Um jardim bem cuidado e belo também evoca a ideia de contemplação. Um lugar onde o ser humano se refugia para meditar sobre a natureza, a vida e o cosmos. A filosofia também é uma busca por uma compreensão ampla e profunda da realidade em sua unidade e diversidade. Não por acaso Porfírio representada a diversidades dos seres por meio de uma a "árvore" conceitual.


O próprio Aristóteles, por exemplo, é antes de  mais nada um grande estudioso da natureza.
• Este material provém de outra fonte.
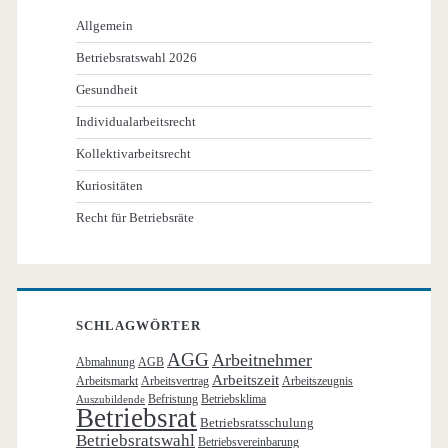
Allgemein
Betriebsratswahl 2026
Gesundheit
Individualarbeitsrecht
Kollektivarbeitsrecht
Kuriositäten
Recht für Betriebsräte
SCHLAGWÖRTER
AGG
Arbeitnehmer
Abmahnung
AGB
Arbeitszeit
Arbeitsmarkt
Arbeitsvertrag
Arbeitszeugnis
Befristung
Betriebsklima
Auszubildende
Betriebsrat
Betriebsratsschulung
Betriebsratswahl
Betriebsvereinbarung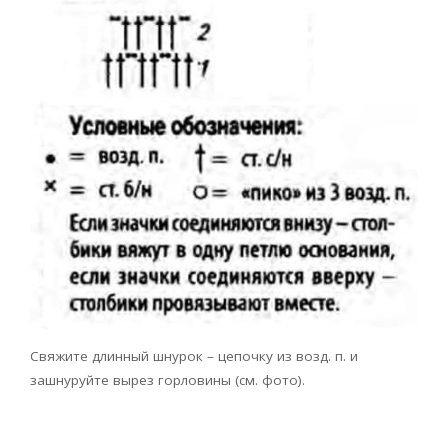
Свяжите длинный шнурок – цепочку из возд. п. и
зашнуруйте вырез горловины (см. фото).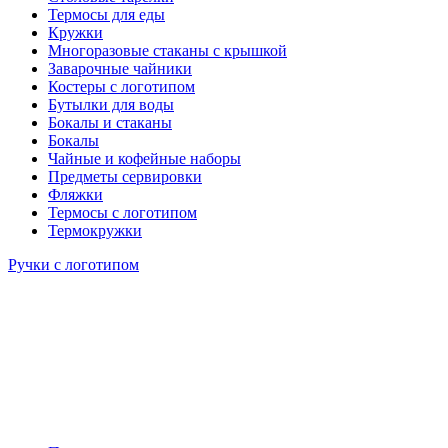
Термосы для еды
Кружки
Многоразовые стаканы с крышкой
Заварочные чайники
Костеры с логотипом
Бутылки для воды
Бокалы и стаканы
Бокалы
Чайные и кофейные наборы
Предметы сервировки
Фляжки
Термосы с логотипом
Термокружки
Ручки с логотипом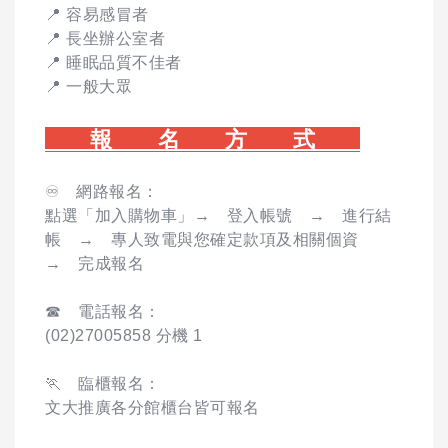
📍 容易感冒者
📍 長坐辦公室者
📍 睡眠品質不佳者
📍 一般大眾
報 名 方 式
♾️ 網路報名：
點選「加入購物車」→ 登入帳號 → 進行結
帳 → 專人致電與您確定款項及相關個資
→ 完成報名
☎ 電話報名：
(02)27005858 分機 1
🏃 臨櫃報名：
文大推廣各分館櫃台皆可報名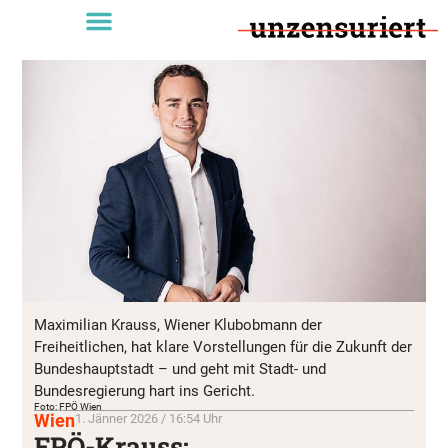
Maximilian Krauss, Wiener Klubobmann der
Freiheitlichen, hat klare Vorstellungen für die Zukunft der
Bundeshauptstadt – und geht mit Stadt- und
Bundesregierung hart ins Gericht.
Foto: FPÖ Wien
Wien
1. Jänner 2026 / 16:54 Uhr
FPÖ-Krauss: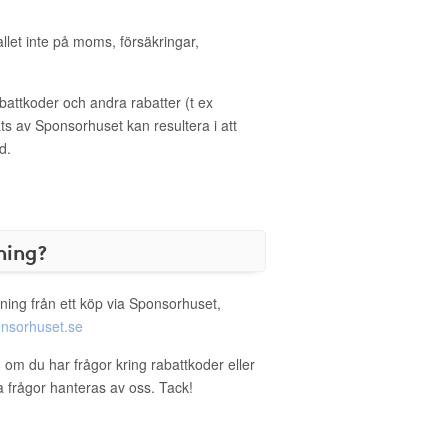
allet inte på moms, försäkringar,
ttkoder och andra rabatter (t ex
s av Sponsorhuset kan resultera i att
d.
ning?
ning från ett köp via Sponsorhuset,
nsorhuset.se
g om du har frågor kring rabattkoder eller
a frågor hanteras av oss. Tack!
Seus biógrafos nos informam que ele frequentemente realizava suas lições caminhando em um pátio do Liceu, ensinando o mundo em contato com o mundo. No campo da filosofia moral, a felicidade resulta de uma vida virtuosa. É como o crescimento ordenado de um jardim, onde as virtudes são como plantas que precisam ser cuidadas ao longo do tempo. Em sua Ética, Aristóteles nos ensina que a virtude é adquirida pelo hábito, assim como o jardineiro que pratica seu ofício se preocupa constantemente para manter o jardim bonito e saudável.

 

Por isso, assim como um jardim bem cuidado floresce em beleza e harmonia, o cultivo da alma pela filosofia frutifica em virtude e sabedoria. Com razão afirma Cícero:

"Se tens um jardim e uma biblioteca, nada te faltará".